*** Opening Records shown ***
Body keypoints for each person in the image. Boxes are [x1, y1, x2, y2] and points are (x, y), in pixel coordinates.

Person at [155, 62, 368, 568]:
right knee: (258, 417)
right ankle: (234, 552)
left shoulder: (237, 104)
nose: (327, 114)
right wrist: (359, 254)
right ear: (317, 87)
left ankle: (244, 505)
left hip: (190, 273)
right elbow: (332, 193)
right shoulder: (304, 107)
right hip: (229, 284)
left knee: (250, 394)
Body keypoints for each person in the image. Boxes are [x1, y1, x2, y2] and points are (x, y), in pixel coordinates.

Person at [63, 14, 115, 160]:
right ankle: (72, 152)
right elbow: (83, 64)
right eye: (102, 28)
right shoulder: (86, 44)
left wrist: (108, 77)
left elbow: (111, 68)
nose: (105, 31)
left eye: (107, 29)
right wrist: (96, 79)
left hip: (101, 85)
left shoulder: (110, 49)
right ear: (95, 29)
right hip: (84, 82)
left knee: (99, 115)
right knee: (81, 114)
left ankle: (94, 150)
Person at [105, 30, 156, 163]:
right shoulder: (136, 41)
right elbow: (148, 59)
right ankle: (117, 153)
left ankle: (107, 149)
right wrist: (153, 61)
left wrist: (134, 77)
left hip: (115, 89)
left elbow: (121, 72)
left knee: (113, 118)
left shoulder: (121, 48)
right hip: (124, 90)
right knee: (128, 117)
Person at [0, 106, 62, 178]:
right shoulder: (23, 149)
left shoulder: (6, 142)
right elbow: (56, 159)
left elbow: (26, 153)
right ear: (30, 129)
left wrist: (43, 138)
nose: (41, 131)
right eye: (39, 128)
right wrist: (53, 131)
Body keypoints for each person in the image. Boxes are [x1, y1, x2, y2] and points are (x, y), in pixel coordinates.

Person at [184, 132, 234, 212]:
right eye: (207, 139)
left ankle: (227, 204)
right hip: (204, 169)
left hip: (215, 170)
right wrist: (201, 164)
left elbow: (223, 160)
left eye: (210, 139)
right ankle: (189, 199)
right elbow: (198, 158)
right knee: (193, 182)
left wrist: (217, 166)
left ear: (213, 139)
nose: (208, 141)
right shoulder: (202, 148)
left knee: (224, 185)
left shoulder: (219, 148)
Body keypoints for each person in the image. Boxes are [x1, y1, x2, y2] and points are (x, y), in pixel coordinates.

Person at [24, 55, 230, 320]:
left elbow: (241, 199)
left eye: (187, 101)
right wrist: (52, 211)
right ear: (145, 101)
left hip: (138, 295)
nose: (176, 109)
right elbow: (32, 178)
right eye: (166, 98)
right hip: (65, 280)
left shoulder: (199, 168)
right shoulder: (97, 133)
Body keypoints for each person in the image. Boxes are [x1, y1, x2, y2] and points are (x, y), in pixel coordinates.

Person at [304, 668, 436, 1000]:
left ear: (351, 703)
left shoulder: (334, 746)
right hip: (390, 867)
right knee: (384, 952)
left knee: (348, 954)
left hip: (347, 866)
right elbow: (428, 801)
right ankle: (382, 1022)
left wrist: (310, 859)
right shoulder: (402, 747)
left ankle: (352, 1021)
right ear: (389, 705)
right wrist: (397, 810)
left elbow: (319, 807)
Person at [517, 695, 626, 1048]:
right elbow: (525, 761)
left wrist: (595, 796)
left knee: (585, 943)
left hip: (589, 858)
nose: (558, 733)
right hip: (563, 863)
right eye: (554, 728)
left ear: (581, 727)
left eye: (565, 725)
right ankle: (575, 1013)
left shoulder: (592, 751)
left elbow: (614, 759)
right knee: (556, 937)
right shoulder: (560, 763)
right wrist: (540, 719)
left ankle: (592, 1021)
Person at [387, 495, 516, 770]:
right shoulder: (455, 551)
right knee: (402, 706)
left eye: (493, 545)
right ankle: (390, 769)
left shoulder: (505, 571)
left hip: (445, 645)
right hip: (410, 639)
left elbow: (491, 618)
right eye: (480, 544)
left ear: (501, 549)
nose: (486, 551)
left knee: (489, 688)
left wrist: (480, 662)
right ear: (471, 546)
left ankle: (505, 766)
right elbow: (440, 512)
*** Closing Records shown ***
Return, exactly as they stand, the lines from the start of the records above through the line with "nose: (105, 31)", both ends included, and no other lines.

### The completed task
Body keypoints for each person in the image. Boxes are [x1, y1, x2, y2] and points are (x, y), in pixel coordinates.

Person at [155, 62, 368, 568]:
right knee: (258, 417)
right ankle: (234, 552)
left shoulder: (237, 104)
nose: (327, 114)
right wrist: (359, 254)
right ear: (317, 87)
left ankle: (244, 505)
left hip: (190, 273)
right elbow: (332, 193)
right shoulder: (304, 107)
right hip: (229, 284)
left knee: (250, 394)
Body keypoints for each person in the image. Boxes are [x1, y1, x2, y2] and points are (x, y), in pixel coordinates.

Person at [63, 14, 115, 160]:
right ankle: (72, 152)
right elbow: (83, 64)
right eye: (102, 28)
right shoulder: (86, 44)
left wrist: (108, 77)
left elbow: (111, 68)
nose: (105, 31)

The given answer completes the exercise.